Another local landmark is the 142 feet tall Assateque Lighthouse that’s been constructed in 1822. It can be accessed by foot only, bikes could be left at parking spots nearby. But do not worry, the walk is a mere 5 min, but the view from the top of the lighthouse is totally worth the $5.00 fee for the entrance.
While The Assateague beaches and wildlife refuge are an ideal getaway for nature lovers, the village of Chincoteague one can call – a place for all the “after-the-beach” activities. And one could definitely get enough of seafood (sorry, non-seafood eaters) – I think in just three days of our stay I’ve tried oysters, shrimp, crab, scallops and mussels in all the kinds of preparations possible – and I still wanted more. At the end of the stay I could definitely say that the best of it all were oysters and crab bisque soup – the two items that the locals mastered the best of all!
Here are my top things-to-do on the islands:
Chincoteague National Wildlife Refuge Visitor Center – not only offers a variety of exhibits and walking and birding tours, but also has the “eagle-cam,” a live, 24-hour closed-circuit camera perched above the bald eagles’ nest, where a pair of eaglets are fledging, (8231 Beach Rd.; 757-336-6122).
Assateague Lighthouse – the panoramic view from the 142 feet high and 175 steps lighthouse that is the very first ‘building’ of the island and holds much of history of the island that has survived on oyster industry for decades (open Friday-Sunday 9 to 3).
Ice-cream parlors – 130-year-old Victorian-style Muller’s (4034 Main St.; 757-336-5894) and Mister Whippy’s (6201 Maddox Blvd.; 757-336-5122).
Captain Zach’s Seafood Carryout – you can mix and match your own combination of raw seafood and choose the ways to cook it.

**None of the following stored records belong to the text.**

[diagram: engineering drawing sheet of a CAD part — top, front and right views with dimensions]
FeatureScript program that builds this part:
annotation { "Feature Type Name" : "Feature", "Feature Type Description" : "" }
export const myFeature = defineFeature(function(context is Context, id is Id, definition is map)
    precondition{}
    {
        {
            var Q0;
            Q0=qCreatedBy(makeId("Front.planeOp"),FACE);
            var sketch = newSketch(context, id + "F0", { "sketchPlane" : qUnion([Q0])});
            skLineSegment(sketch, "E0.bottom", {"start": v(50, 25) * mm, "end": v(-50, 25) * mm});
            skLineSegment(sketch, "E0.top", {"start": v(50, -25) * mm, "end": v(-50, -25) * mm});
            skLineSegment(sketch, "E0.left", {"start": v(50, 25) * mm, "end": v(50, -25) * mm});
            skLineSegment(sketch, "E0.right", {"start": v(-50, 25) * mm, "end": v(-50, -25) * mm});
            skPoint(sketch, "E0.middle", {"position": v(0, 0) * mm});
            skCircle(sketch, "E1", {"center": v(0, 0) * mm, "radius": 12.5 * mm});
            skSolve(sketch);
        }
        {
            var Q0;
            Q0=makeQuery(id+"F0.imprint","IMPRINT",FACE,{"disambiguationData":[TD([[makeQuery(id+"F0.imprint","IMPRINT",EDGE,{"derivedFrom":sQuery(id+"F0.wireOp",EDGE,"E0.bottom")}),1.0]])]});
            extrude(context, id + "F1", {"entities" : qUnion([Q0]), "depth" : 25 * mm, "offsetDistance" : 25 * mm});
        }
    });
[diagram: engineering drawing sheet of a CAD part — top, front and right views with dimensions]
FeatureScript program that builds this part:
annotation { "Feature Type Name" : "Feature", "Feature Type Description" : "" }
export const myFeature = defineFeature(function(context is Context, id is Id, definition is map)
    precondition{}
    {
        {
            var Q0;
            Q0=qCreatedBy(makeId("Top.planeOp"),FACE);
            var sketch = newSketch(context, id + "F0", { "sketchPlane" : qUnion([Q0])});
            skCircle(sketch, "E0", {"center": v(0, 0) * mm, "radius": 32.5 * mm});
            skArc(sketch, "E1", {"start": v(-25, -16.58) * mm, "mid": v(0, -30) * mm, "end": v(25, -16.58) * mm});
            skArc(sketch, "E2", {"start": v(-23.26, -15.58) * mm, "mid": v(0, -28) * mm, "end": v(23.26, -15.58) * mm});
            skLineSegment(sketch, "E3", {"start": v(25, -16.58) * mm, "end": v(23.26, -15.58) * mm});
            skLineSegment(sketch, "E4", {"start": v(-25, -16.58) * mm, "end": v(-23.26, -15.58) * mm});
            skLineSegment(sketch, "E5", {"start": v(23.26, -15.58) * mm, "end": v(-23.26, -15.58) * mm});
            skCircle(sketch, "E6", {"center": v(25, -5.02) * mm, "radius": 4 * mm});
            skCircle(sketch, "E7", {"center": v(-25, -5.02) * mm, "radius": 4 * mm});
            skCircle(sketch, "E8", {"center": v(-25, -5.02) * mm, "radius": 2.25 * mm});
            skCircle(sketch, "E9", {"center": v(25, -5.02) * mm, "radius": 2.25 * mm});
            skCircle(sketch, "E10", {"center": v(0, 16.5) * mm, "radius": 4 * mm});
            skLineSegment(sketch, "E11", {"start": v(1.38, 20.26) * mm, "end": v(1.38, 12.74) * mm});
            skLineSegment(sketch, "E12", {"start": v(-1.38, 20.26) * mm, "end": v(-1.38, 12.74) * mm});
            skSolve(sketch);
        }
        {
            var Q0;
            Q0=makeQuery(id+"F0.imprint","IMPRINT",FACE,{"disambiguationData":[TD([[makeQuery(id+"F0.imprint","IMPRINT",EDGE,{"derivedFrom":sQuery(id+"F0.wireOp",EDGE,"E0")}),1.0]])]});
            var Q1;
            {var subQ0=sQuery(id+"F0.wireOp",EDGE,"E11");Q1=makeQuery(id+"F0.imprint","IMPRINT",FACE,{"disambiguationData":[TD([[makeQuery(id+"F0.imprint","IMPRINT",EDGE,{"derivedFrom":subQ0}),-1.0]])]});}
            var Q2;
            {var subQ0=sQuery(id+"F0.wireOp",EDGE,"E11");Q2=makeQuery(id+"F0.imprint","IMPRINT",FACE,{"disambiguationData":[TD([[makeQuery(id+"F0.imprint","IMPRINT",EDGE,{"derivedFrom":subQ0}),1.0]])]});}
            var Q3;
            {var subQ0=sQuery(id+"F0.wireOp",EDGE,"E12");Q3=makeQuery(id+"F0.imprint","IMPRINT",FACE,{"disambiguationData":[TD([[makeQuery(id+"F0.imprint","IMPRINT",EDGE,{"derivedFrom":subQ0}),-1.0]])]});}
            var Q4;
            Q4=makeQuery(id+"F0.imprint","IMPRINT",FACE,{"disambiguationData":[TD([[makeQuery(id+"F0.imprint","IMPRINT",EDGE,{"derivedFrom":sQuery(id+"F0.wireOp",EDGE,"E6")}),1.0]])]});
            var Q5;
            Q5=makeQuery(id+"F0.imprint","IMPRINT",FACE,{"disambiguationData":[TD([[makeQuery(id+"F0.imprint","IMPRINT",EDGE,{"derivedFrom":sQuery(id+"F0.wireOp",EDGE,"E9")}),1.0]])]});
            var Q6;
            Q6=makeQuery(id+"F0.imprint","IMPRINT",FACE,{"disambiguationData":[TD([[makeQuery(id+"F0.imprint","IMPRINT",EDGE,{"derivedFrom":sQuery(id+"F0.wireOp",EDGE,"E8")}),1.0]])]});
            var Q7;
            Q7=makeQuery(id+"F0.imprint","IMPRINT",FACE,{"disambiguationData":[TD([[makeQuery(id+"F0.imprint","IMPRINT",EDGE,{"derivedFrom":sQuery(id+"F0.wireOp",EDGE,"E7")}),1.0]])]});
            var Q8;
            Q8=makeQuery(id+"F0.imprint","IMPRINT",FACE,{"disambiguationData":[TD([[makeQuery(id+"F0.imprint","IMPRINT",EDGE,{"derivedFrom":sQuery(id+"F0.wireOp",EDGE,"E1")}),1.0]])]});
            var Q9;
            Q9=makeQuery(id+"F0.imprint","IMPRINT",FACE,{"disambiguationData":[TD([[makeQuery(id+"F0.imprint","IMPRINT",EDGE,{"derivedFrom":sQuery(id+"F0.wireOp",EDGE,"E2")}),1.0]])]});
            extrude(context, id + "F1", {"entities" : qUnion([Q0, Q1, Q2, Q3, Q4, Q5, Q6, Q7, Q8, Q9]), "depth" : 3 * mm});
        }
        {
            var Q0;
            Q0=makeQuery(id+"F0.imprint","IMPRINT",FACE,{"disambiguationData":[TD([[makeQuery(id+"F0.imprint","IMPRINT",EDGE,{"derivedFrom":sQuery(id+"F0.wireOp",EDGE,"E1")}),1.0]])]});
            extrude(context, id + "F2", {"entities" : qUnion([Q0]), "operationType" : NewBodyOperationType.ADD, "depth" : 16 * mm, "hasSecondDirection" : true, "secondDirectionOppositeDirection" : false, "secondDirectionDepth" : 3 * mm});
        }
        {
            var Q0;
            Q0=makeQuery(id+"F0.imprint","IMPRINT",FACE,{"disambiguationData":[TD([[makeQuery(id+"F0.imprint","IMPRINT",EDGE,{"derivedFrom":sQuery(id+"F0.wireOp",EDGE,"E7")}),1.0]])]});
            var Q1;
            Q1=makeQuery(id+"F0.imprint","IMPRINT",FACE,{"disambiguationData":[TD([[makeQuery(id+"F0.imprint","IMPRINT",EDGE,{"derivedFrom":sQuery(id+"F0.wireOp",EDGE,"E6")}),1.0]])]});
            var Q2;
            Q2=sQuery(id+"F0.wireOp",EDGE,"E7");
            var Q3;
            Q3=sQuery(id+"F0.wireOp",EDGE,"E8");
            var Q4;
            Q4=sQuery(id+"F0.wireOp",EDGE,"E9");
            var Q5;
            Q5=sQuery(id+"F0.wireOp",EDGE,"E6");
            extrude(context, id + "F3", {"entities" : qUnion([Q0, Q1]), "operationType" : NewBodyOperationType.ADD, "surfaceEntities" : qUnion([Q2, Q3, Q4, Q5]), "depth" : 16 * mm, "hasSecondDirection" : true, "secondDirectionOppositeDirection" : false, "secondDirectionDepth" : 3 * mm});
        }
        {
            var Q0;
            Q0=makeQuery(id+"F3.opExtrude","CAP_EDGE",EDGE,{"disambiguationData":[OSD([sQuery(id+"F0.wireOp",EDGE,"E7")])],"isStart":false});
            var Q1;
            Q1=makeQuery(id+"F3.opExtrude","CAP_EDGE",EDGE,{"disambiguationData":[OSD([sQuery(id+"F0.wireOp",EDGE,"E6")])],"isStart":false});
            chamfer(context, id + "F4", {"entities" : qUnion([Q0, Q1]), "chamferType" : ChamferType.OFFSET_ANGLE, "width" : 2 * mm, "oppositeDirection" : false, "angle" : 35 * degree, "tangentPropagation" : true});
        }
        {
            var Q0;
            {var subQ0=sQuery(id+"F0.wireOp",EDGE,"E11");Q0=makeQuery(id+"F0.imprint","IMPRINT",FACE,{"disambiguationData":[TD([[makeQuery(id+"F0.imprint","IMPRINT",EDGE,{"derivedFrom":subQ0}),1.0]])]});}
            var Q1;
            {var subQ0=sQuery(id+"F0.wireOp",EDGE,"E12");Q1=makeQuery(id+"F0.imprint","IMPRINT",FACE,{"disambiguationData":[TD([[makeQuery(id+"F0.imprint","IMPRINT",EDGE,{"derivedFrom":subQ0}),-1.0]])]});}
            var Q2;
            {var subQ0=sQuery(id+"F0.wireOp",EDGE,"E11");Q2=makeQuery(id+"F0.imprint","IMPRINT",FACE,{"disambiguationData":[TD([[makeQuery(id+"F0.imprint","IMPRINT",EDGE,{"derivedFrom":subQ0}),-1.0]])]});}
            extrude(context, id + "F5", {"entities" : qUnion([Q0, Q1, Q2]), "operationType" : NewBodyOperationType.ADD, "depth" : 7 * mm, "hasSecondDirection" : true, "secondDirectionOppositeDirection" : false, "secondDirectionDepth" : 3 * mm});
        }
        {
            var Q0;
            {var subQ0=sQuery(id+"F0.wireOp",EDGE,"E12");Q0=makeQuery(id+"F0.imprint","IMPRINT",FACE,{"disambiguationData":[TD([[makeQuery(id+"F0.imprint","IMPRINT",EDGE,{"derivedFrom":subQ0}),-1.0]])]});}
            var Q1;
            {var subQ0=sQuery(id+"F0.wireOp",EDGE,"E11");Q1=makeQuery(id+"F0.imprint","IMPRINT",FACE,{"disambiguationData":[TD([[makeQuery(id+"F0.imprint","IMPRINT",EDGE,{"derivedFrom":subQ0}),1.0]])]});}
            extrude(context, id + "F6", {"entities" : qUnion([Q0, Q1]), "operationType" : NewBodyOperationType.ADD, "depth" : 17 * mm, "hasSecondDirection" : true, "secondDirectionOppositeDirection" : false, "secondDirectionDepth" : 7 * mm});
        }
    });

Perfect if you have a great balcony, terrace and/or a place of your own where you’d like to enjoy your food (this place offers outside seating, but it’s in no way a full-service restaurant, there is no waiter services, it’s a take-out), *4422 Deep Hole Rd, Chincoteague, VA 23336, (757) 336-3788).
If you are traveling with your own grill and/or you are staying at a place that offers a grill, do not miss the many seafood-buy-your-own raw seafood stands that are open from 7am to 9pm every day, offering the daily catch.
And of course – seafood, seafood and seafood restaurants: many to choose – from crabhouses and crab stands (I’ve heard Boston crab roll is pretty popular as well), but do not miss the Steamers All You Can Eat on 6251 Maddox Blvd, Chincoteague VA 23336, (757)336-5300.
And, of course, biking, biking, biking…
Other things you might consider:
NASA Visitor Center at Wallops Island on Route 175 west of the island of Chincoteague (757-824-1344) – offers hands-on exhibits, some real missiles and space suits, a cool Air & Space-style gift shop and a view across the road of the NOAA weather station with its array of huge satellite dishes.
Chincoteague Pony Centre – you can’t feed the wild ponies, much less ride them; but you can ride (or learn to ride) them (Chicken City Road off Maddox Boulevard (757-336-2776)
The Chincoteague Volunteer Firemen’s Carnival – held Fridays and Saturdays in July on the fairgrounds on South Main Street, leading up to the pony roundup and swim July 27 and the auction July 28. If you can’t afford to buy one, you can “foster” a wild horse (and get a picture of your pony) for $25
Barrier Island Visitors Center – on Route 611 on the way into Assateague (410-641-1441)
Tom’s Cove – if you grew up on the “Misty of Chincoteague” books, it’s not just the ponies you remember, but the scenes of clamming and fishing
And, if you want a scenic drive: drive south to the islands from Salisbury or Ocean City, taking Maryland Route 12/Virginia Route 679 from Snow Hill through Stockton to Route 175 (instead of Maryland Route 113/Virginia Route 13). It offers farms and thus – the farm markets, a few older towns and woods.